**Information shown**
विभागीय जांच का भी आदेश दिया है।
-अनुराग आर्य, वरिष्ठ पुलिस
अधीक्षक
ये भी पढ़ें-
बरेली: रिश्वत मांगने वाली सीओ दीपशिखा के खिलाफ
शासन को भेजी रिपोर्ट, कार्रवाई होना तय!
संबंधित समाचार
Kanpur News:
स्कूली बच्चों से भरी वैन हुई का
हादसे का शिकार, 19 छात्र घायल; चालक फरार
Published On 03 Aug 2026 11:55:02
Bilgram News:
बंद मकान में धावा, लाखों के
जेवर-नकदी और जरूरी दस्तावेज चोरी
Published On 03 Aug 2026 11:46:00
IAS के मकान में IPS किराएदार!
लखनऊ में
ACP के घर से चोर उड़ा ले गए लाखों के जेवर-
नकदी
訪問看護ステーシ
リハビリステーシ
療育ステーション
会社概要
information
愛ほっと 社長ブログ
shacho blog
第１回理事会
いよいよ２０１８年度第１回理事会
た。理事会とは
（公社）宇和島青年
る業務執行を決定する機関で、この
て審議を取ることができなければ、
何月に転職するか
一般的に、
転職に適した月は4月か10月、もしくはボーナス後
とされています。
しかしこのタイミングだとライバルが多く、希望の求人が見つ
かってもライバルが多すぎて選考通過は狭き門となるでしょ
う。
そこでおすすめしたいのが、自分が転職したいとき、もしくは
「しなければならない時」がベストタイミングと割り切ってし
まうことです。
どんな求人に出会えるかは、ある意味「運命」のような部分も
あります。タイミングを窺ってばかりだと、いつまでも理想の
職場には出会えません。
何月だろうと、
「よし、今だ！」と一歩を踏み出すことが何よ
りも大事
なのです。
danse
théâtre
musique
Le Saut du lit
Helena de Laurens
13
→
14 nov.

**What is being asked**
Update the records by changing "Published On" to "Posted On" wherever it appears, leaving every other line untouched.

**Exercise solution**
विभागीय जांच का भी आदेश दिया है।
-अनुराग आर्य, वरिष्ठ पुलिस
अधीक्षक
ये भी पढ़ें-
बरेली: रिश्वत मांगने वाली सीओ दीपशिखा के खिलाफ
शासन को भेजी रिपोर्ट, कार्रवाई होना तय!
संबंधित समाचार
Kanpur News:
स्कूली बच्चों से भरी वैन हुई का
हादसे का शिकार, 19 छात्र घायल; चालक फरार
Posted On 03 Aug 2026 11:55:02
Bilgram News:
बंद मकान में धावा, लाखों के
जेवर-नकदी और जरूरी दस्तावेज चोरी
Posted On 03 Aug 2026 11:46:00
IAS के मकान में IPS किराएदार!
लखनऊ में
ACP के घर से चोर उड़ा ले गए लाखों के जेवर-
नकदी
訪問看護ステーシ
リハビリステーシ
療育ステーション
会社概要
information
愛ほっと 社長ブログ
shacho blog
第１回理事会
いよいよ２０１８年度第１回理事会
た。理事会とは
（公社）宇和島青年
る業務執行を決定する機関で、この
て審議を取ることができなければ、
何月に転職するか
一般的に、
転職に適した月は4月か10月、もしくはボーナス後
とされています。
しかしこのタイミングだとライバルが多く、希望の求人が見つ
かってもライバルが多すぎて選考通過は狭き門となるでしょ
う。
そこでおすすめしたいのが、自分が転職したいとき、もしくは
「しなければならない時」がベストタイミングと割り切ってし
まうことです。
どんな求人に出会えるかは、ある意味「運命」のような部分も
あります。タイミングを窺ってばかりだと、いつまでも理想の
職場には出会えません。
何月だろうと、
「よし、今だ！」と一歩を踏み出すことが何よ
りも大事
なのです。
danse
théâtre
musique
Le Saut du lit
Helena de Laurens
13
→
14 nov.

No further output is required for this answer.